The Tullyratty Project

I have read the following article by the National Trust's biodiversity officer in Northern Ireland, Maurice Turley, which pertains to the townland of Tullyratty and its environmental importance:-

"An area of species rich grassland at Tullyratty has been restored following infrastructure and habitat restoration work, that began during winter 2007/08.

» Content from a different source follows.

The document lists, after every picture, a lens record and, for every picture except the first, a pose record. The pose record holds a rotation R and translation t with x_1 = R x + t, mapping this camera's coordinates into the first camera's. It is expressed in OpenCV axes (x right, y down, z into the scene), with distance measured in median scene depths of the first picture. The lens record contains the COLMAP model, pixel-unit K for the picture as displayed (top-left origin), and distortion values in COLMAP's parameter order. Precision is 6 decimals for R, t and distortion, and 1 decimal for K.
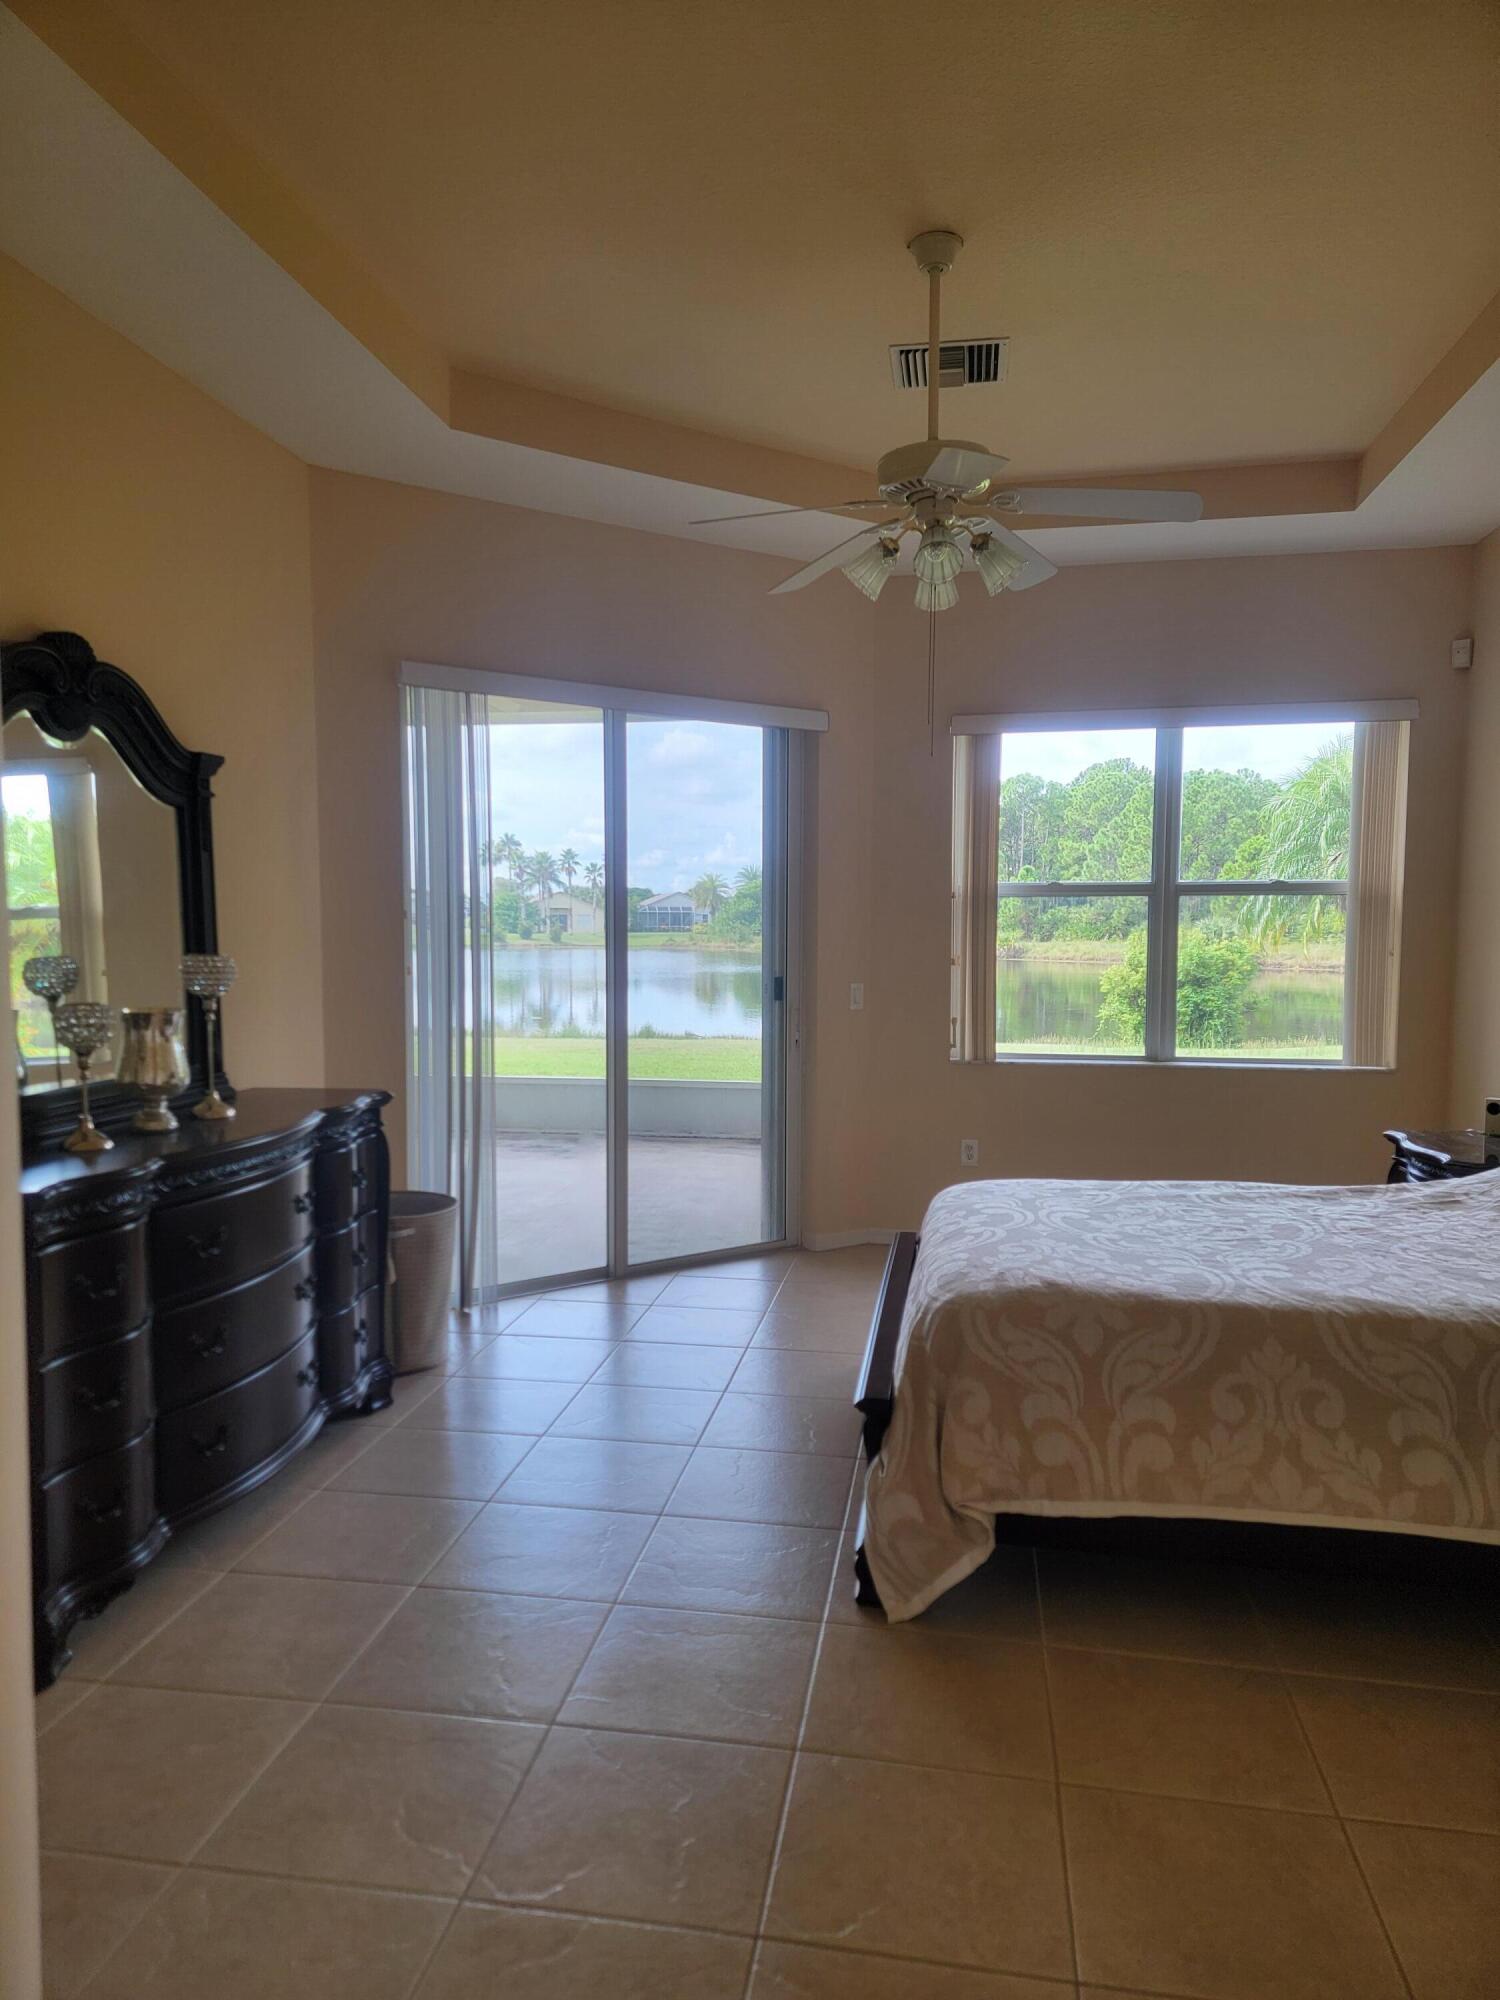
lens RADIAL K [[1330.7, 0, 750.0], [0, 1330.7, 1000.0], [0, 0, 1]] dist [0.003802, 0.001930]
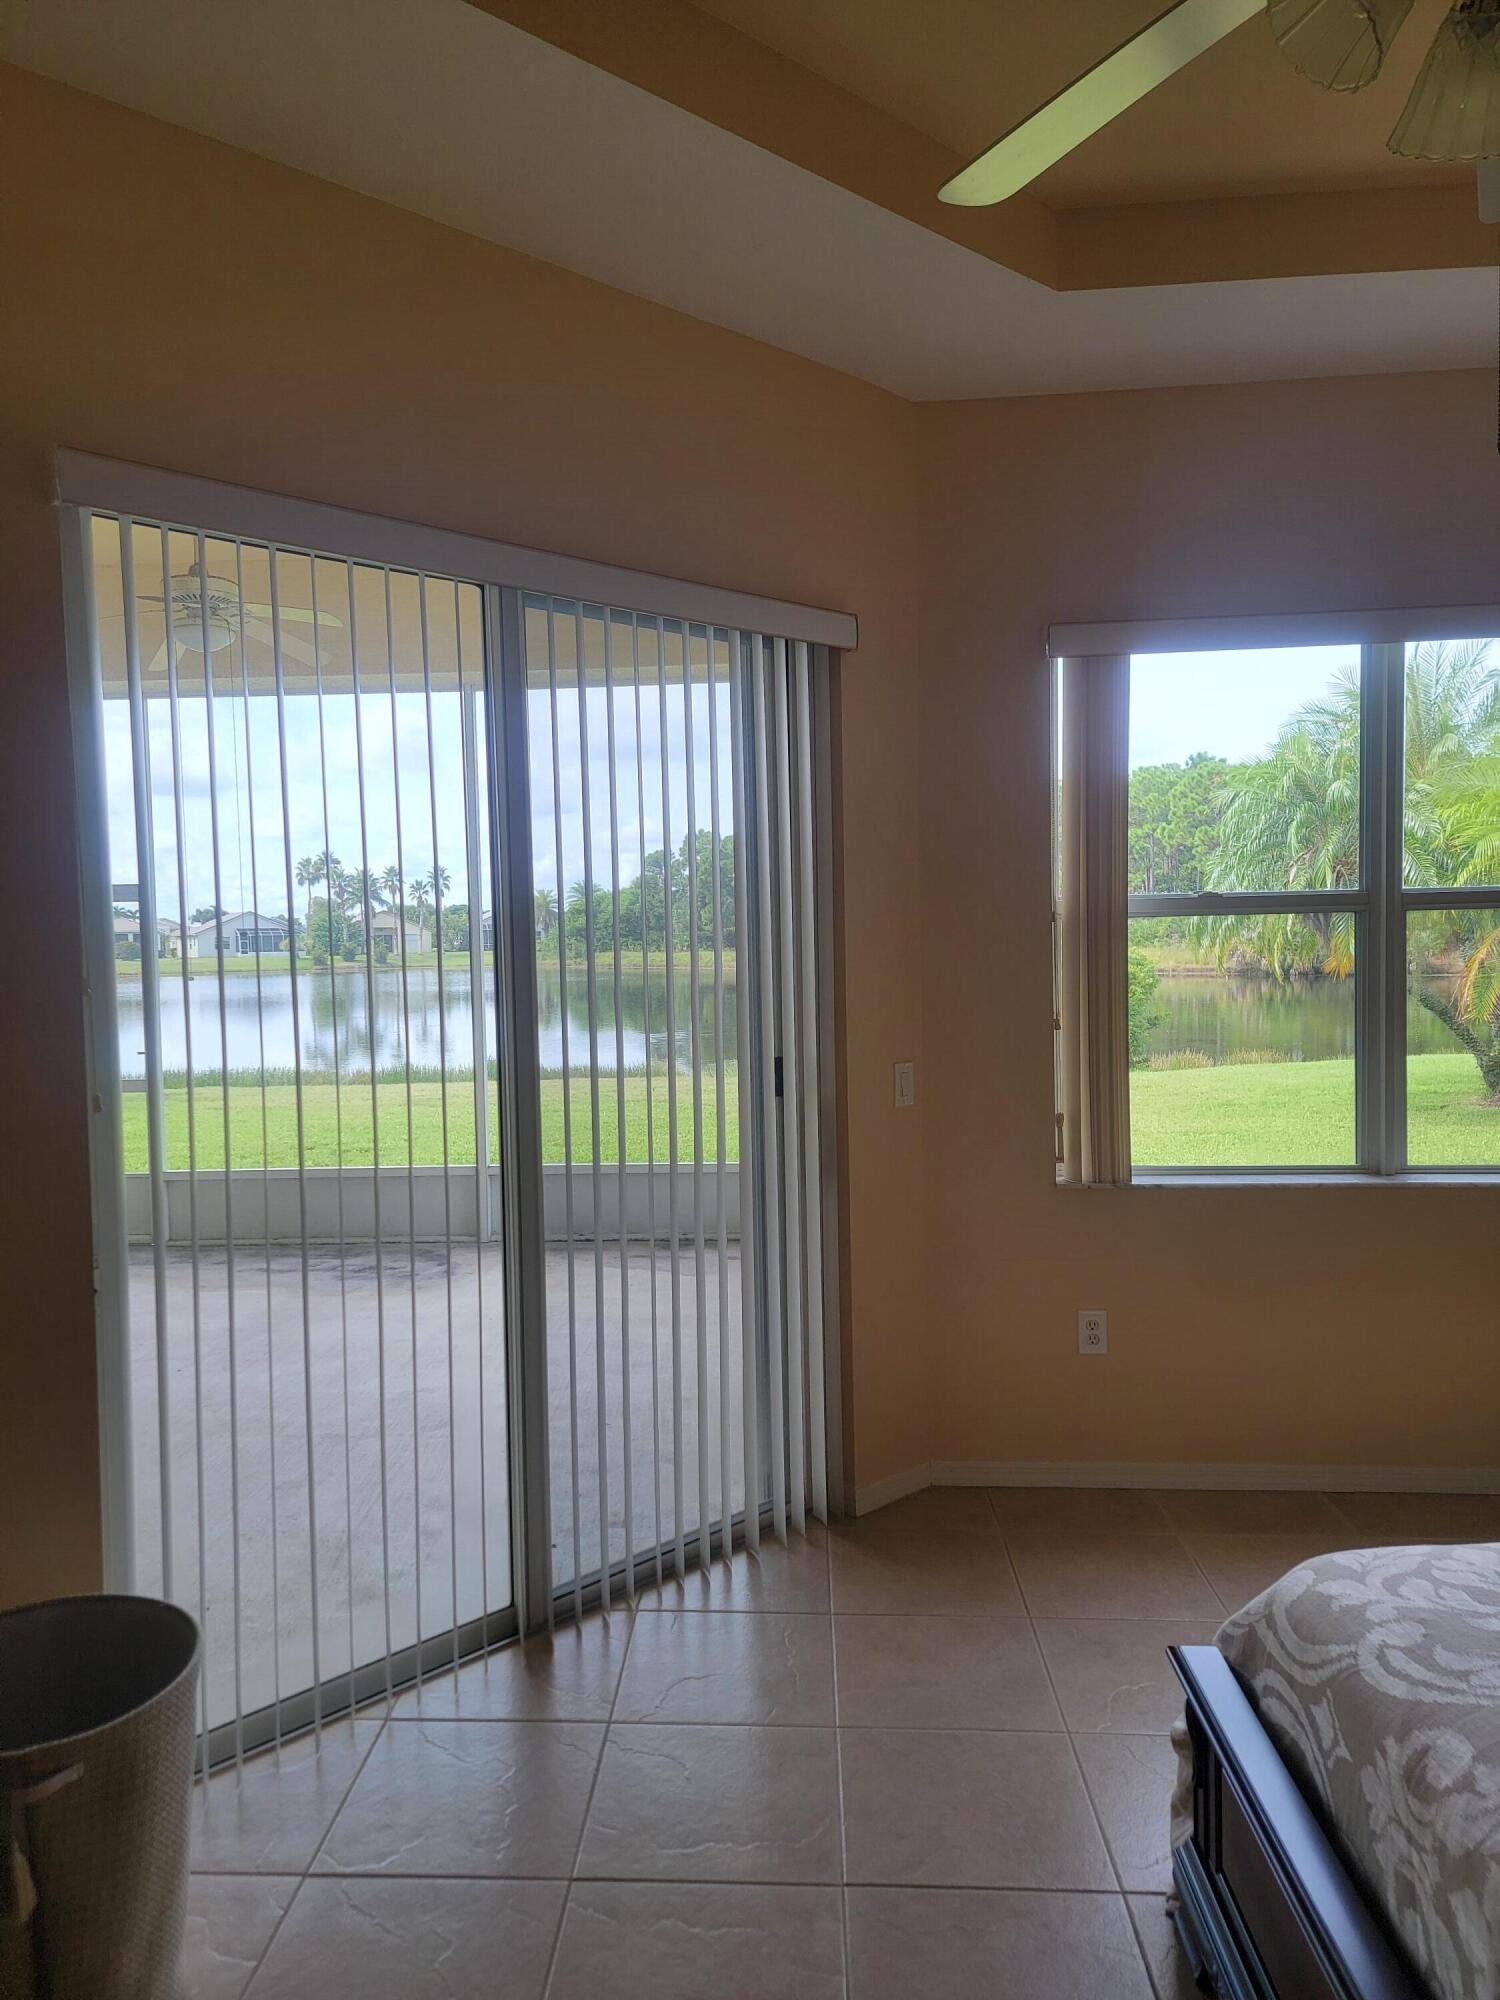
lens RADIAL K [[1330.7, 0, 750.0], [0, 1330.7, 1000.0], [0, 0, 1]] dist [0.003802, 0.001930]
pose [[0.991765, -0.028506, 0.124861, -0.066062], [0.029749, 0.999525, -0.008106, -0.039417], [-0.124571, 0.011754, 0.992141, 0.402586]]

The site was suffering from under grazing, and encroachment of scrub following deterioration of the field boundaries. Following the construction of fencing and the restoration of stone walls using traditional techniques, the grassland was once again able to be grazed, which helped to control the growth of aggressive grasses. A spring and autumn grazing regime has been implemented resulted in a flush of flowers in the spring and summer, and the winter months are used to remove some of the gorse that was starting to swallow up the good grassland areas.

Our traditional herb rich meadows are sadly becoming less and less, resulting in an overall loss of biodiversity. Walking through the Tullyratty grasslands brimming with orchids, knapweeds, hay rattle, butterflies, beetles, grasshoppers, birds and animals you can really appreciate how important they are for wildlife when compared to the tired soils and grasslands of much of our improved agricultural land. The project was supported by the Northern Ireland Environment Agency and DARD".